Ellis, sentado en un rincón de la habitación 710 contemplaba a la media docena de técnicos que maniobraban alrededor de la cama, Había dos hombre; del laboratorio de isótopos comprobando una posible pérdida de radiaciones; una enfermera extraía sangre para el laboratorio químico, con objeto de examinar los niveles asteroidales; un técnico de EEG remontaba los monitores; y, finalmente, Gerhard y Richard daban un último repaso a los hilos de la confrontación.
Entre todos ellos, Benson yacía inmóvil, respirando con facilidad y con la mirada fija en el techo. No parecía preocuparse por la gente que le tocaba, le levantaba los brazos o le cambiaba las sábanas; contemplaba imperturbable el techo.
Uno de los hombres del laboratorio de radiación tenía unas manos muy peludas, que contrastaban con la blancura de su bata. Por un momento, el hombre apoyó su velluda mano en el vendaje de Benson. Ellis pensó en los monos que había operado. Aquello de reducía a una cuestión de pericia técnica, porque uno siempre sabía (por más que procurase olvidarlo) que se trataba de un mono y no de un ser humano, y que si cometía un error y cortaba al mono de oreja a oreja, la cosa no, tenía la menor importancia.
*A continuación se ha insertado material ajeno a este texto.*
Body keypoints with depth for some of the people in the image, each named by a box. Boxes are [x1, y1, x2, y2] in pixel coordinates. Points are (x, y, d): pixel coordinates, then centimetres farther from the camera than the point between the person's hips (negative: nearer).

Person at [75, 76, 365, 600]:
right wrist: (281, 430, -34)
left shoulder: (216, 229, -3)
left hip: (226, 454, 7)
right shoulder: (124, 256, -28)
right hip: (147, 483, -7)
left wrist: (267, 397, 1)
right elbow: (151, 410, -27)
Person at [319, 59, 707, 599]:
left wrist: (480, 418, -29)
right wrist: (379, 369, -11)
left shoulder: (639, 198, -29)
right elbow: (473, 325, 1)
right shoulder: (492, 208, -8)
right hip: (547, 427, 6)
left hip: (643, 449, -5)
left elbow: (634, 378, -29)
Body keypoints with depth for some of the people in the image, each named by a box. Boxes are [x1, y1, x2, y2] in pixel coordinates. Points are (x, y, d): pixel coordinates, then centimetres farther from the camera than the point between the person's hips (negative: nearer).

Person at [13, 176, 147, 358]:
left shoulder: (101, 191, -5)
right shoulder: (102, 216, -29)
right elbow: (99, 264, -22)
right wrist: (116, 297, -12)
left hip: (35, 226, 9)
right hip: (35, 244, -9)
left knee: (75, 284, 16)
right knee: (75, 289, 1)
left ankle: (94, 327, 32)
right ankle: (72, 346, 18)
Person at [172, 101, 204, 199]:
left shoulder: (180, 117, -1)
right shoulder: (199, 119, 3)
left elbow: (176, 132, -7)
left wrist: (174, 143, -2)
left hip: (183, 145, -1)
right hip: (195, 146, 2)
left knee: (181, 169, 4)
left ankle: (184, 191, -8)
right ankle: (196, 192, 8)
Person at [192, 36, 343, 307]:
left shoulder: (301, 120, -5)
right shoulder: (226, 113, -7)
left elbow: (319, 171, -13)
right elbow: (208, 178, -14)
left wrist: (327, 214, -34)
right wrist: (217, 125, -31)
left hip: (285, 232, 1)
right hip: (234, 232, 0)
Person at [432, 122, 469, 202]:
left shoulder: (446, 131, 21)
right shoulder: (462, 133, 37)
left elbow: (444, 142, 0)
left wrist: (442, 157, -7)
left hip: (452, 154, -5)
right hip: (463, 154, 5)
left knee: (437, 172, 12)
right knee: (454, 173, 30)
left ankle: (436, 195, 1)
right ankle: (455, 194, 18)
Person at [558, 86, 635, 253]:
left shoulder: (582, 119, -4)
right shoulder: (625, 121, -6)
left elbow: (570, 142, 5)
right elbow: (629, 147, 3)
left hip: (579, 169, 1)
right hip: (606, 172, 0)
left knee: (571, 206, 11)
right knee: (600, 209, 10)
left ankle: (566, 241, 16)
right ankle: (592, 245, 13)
No habría preguntas, ni familiares, ni abogados, ni noticias en los periódicos, ni siquiera una nota impertinente del Departamento de Gastos pidiendo cuenta de los ochenta dólares que costaban los monos. A nadie le importaba un comino, y a él tampoco. No estaba interesado en ayudar a los monos; pretendía ayudar a los seres humanos.
Benson se movió.
—Estoy cansado —dijo, mirando en dirección a Ellis.
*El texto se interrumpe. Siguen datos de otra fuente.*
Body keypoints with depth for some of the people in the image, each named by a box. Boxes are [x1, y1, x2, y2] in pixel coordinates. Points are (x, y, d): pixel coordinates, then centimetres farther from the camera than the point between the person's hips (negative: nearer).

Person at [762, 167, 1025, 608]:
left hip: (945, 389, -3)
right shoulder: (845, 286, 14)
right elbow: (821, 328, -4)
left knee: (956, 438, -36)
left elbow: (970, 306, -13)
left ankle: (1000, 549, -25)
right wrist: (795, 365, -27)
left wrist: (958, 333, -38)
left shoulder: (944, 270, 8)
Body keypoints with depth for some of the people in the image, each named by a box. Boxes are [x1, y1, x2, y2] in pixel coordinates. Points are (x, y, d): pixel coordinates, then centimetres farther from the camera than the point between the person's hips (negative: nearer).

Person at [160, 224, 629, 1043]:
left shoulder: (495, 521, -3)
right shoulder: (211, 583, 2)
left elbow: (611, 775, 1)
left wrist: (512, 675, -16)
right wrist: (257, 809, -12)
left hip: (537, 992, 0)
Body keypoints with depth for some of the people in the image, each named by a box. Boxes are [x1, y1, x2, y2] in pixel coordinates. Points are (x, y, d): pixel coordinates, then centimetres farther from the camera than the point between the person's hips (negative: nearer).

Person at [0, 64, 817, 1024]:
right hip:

—¿Han terminado ya, muchachos? —interrogó Ellis.
Uno a uno, los técnicos se apartaron de la cama, asintiendo; recogieron sus instrumentos y sus datos y salieron de la habitación. Gerhard y Richard fueron los últimos en irse. Por fin Ellis se quedó solo con Benson.
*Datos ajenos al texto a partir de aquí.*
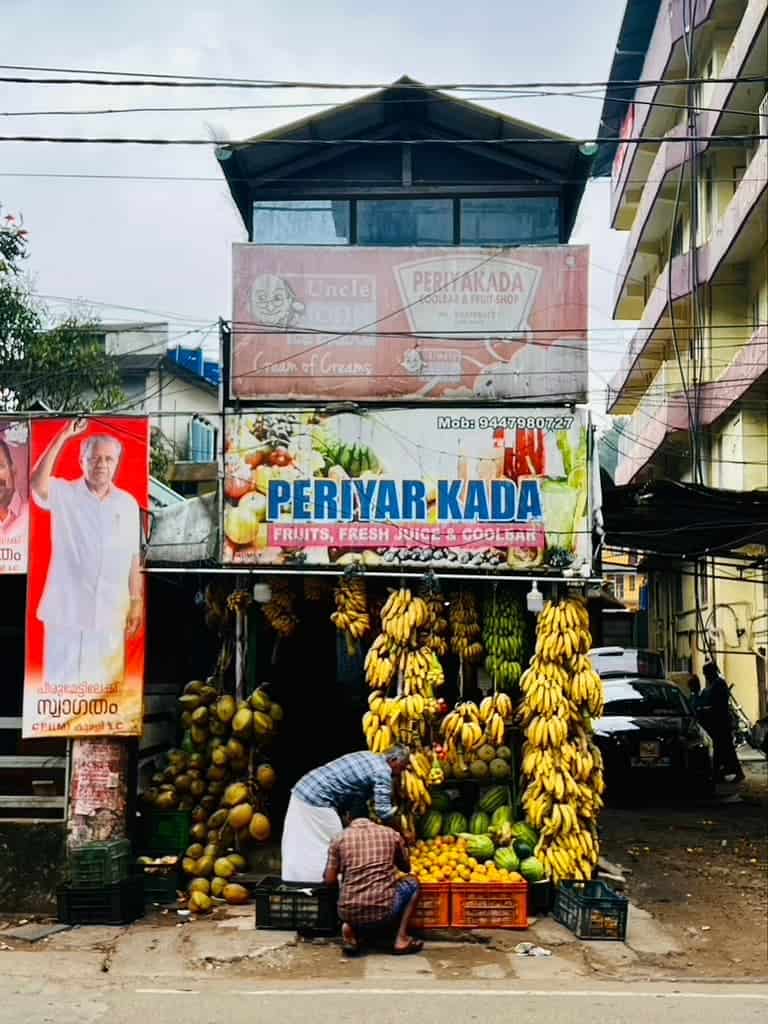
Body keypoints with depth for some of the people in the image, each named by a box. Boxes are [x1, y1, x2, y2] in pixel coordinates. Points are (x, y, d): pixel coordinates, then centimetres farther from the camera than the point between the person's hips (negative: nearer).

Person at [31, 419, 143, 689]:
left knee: (106, 685, 11)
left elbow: (133, 557, 8)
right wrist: (64, 436, -28)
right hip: (67, 609, -3)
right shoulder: (64, 494, -4)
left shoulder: (128, 503, 5)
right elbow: (37, 483, -26)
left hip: (110, 612, 3)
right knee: (63, 683, 4)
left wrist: (136, 601, 6)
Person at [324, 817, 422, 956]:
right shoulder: (391, 834, 10)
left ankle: (351, 928, 7)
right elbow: (406, 868, 25)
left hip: (349, 913, 2)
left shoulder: (340, 839, 9)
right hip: (384, 912, -2)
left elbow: (329, 880, 5)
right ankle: (401, 939, 14)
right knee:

—¿Desea dormir? —preguntó Ellis.
—Me siento como una maldita máquina, como si fuera un automóvil en un taller muy complicado. Como si estuviera siendo reparado.
Benson empezaba a enfurecerse y Ellis observó que su propia tensión iba en aumento. Sintió la tentación de llamar a las enfermeras y a los practicantes para que sujetaran a Benson cuando se produjera el ataque. Pero permaneció sentado.
—Todo esto son tonterías —dijo.
Benson le miró encolerizado, respirando con fuerza.
Ellis observó los monitores situados encima de la cama. Las ondas cerebrales seguían un trazado irregular, e iban adquiriendo la configuración de un ataque.
Benson arrugó la nariz y olfateó.
—¿Qué es este olor? Este horrible…
Sobre la cama, la luz roja del monitor centelleó «ESTIMULACIÓN». Las ondas cerebrales describieron un remolino de líneas blancas durante cinco segundos. Simultáneamente, las pupilas de Benson se dilataron. Después las líneas se enderezaron; las pupilas recuperaron su tamaño normal, Benson se volvió, miró hacía la ventana, iluminada por el sol de la tarde.
—Oiga —dijo—, hace un día espléndido, ¿verdad?